> [Task instructions]
1: In the blog post on prog music and whether numbers exist, which two bands has the writer been listening to a lot lately?
2: Continue the blog post on prog music and whether numbers exist, starting right after its last sentence.
--- Passage for review Enclosed Below ---
Saturday, December 13, 2008

Prog for the Existentialist

I've been listening to a lot of Pain of Salvation and Ayreon lately, and thinking a lot about what those band's albums, particularly BE, Into The Electric Castle, and 010101110101101001010111, all mean. The common thread in all of those, of course, is the nature of a god or gods, and the purpose of humanity. Now, I'm not intending to turn this into some kind of theological debate, but lyrically, this is a very proggy topic, and it's related to many of the themes I touch on in my own work. I am fascinated by it, and have written what might turn out to be a concept double album regarding the subject, to tell the truth. And nothing gets more proggy than a concept double album, now does it?

My little brother and I were debating about the fabric of reality earlier tonight. He presented a worthy argument: numbers do not exist because they are not real. They are only symbols on paper, you cannot "show" someone what a 3 is, other than using an outside example. I refuted him with the obvious:

3 exists. The symbol itself is just a representation of a concept. That's what variables in algebra and calculus are. Especially in calculus. It doesn't matter what number it is, it can be x. It can be k. It can be n. It can be Ä, or µ, or a picture of a Mudkip or a guitar solo. It doesn't matter, if I assign the symbol to the concept it is valid. That's why a lot of equations start out as "Let x = 2" or something, because it doesn't matter what the symbol is.

... that's a representation of 3 dots.
qqq that's a representation of 3 q's.

If you take one away from them and separate it, it'll become .. .
Or it'll become q qq

o even if you have something that represents 3, and take something that represents 1 away (3-1), you end up with something that represents 2.

I mean, if you want to get really technical about it, language does not exist. All of the words we have are simply representations of concepts within our universe. Can you show me what a book is? A book is a collection of dirty pieces of paper with words on them. A word is a combination of abstract symbols we assign meaning to. What if the letters B-O-O-K meant what we call a guitar? What if the letters G-U-I-T-A-R meant what we call football? What if the letters F-O-O-T-B-A-L-L meant what we call progressive rock music?
--- End of Enclosed Passage for review ---
--- The data Enclosed Below ---
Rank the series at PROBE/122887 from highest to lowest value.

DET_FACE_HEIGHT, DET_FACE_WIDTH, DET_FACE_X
--- End of Enclosed The data ---
--- The data Enclosed Below ---
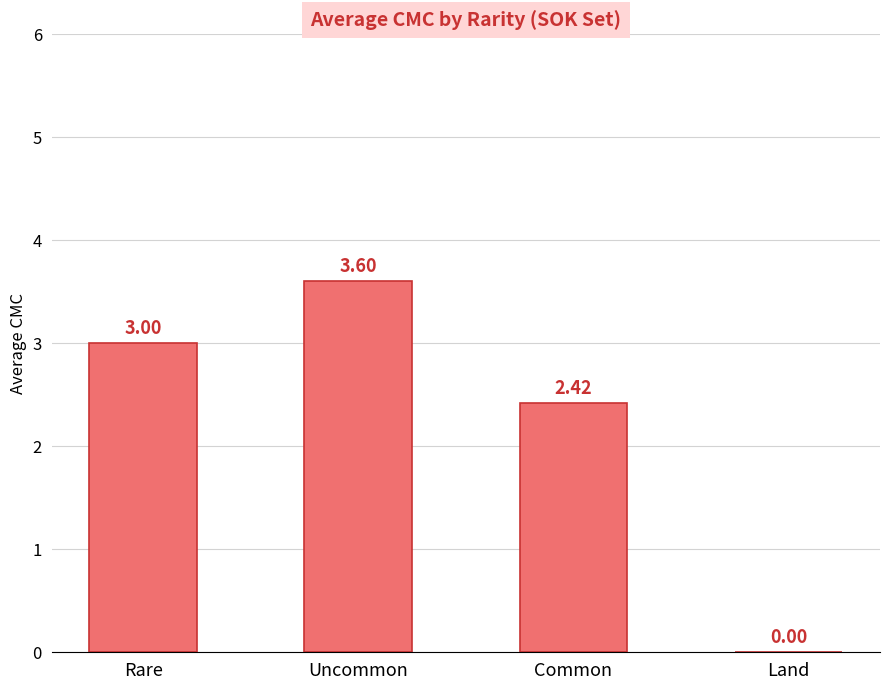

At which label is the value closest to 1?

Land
--- End of Enclosed The data ---
> [Task-by-task outputs]
1: Pain of Salvation and Ayreon.

2:
All of our numbers and language exist only in our heads, a construction of what our culture has come up with and created so that it can fully express the things important to them. That's why it's said that the Eskimos have so many words for snow, because it obviously surrounds them and is a big part in their lives. There are over 100 words for Jesus in English because of the importance we as a culture place on him.

3 is the symbol we made to represent the concept of there being one and another and another. It is not a thing, but it exists. This same argument could be used to illustrate progressive rock. There has been a long-standing debate over the years as to what constitutes "prog", whether it is used in a literal sense: progressing and pushing the boundaries of music, or by following the genre, being the same as the original "prog bands". Both camps have a valid argument and are certainly entitled to their own opinions, but to be looked at objectively, does "prog" exist at all? Some genres are bordering on extreme nitpicking: for example something like Extreme Death Prog Folk Jazz Metal for Opeth's latest album, while it would be accurate, provides no insight into the actual sound itself. It is perhaps a curse of the word "progressive" in that the genre is so diverse, because it's really hard to explain to people that I like some of the most brutal, technical metal and at the same time, ethereal post-modern wisps of songs, and they are both part of the same genre.

Let me go off on a tangent here: there is objective reality, and then perception. Only something encompassing ALL PERCEPTIONS in the universe can be considered objective. Thus, the only thing that can be truly objective would have to be God or some other similar, omniscient being. The existence of multiple, autonomous beings proves this. There are multiple perceptions of reality, and thus there IS reality. If we were all part of one single meta-organism, the only reality that would ever exist would be the one we all perceived. But because people are different and have different experiences, different opinions, different beliefs, objective reality exists because events actually happen. For all we know, everything that "happens" to us could be an illusion fed to us by our brains, but because people with such diverse origins all experience them, it can be deduced that reality exists.

If my brother did not exist, my life would be changed significantly, but I'd be normal. If I never existed, my parent's lives would be WAYYY different, but they'd be fine. If my house or school or church or city didn't exist, things would be different. The universe would be able to function just fine if humans never existed, or if Earth never existed. But what if there was no universe? That means that there would be NOTHING. Ever. There would be no reality, nothing would exist or ever exist. There would be no universe, there would be quite literally NOTHING at all. Can you even wrap your mind around that? There would be no plane for any reality to exist on. THAT is objective reality.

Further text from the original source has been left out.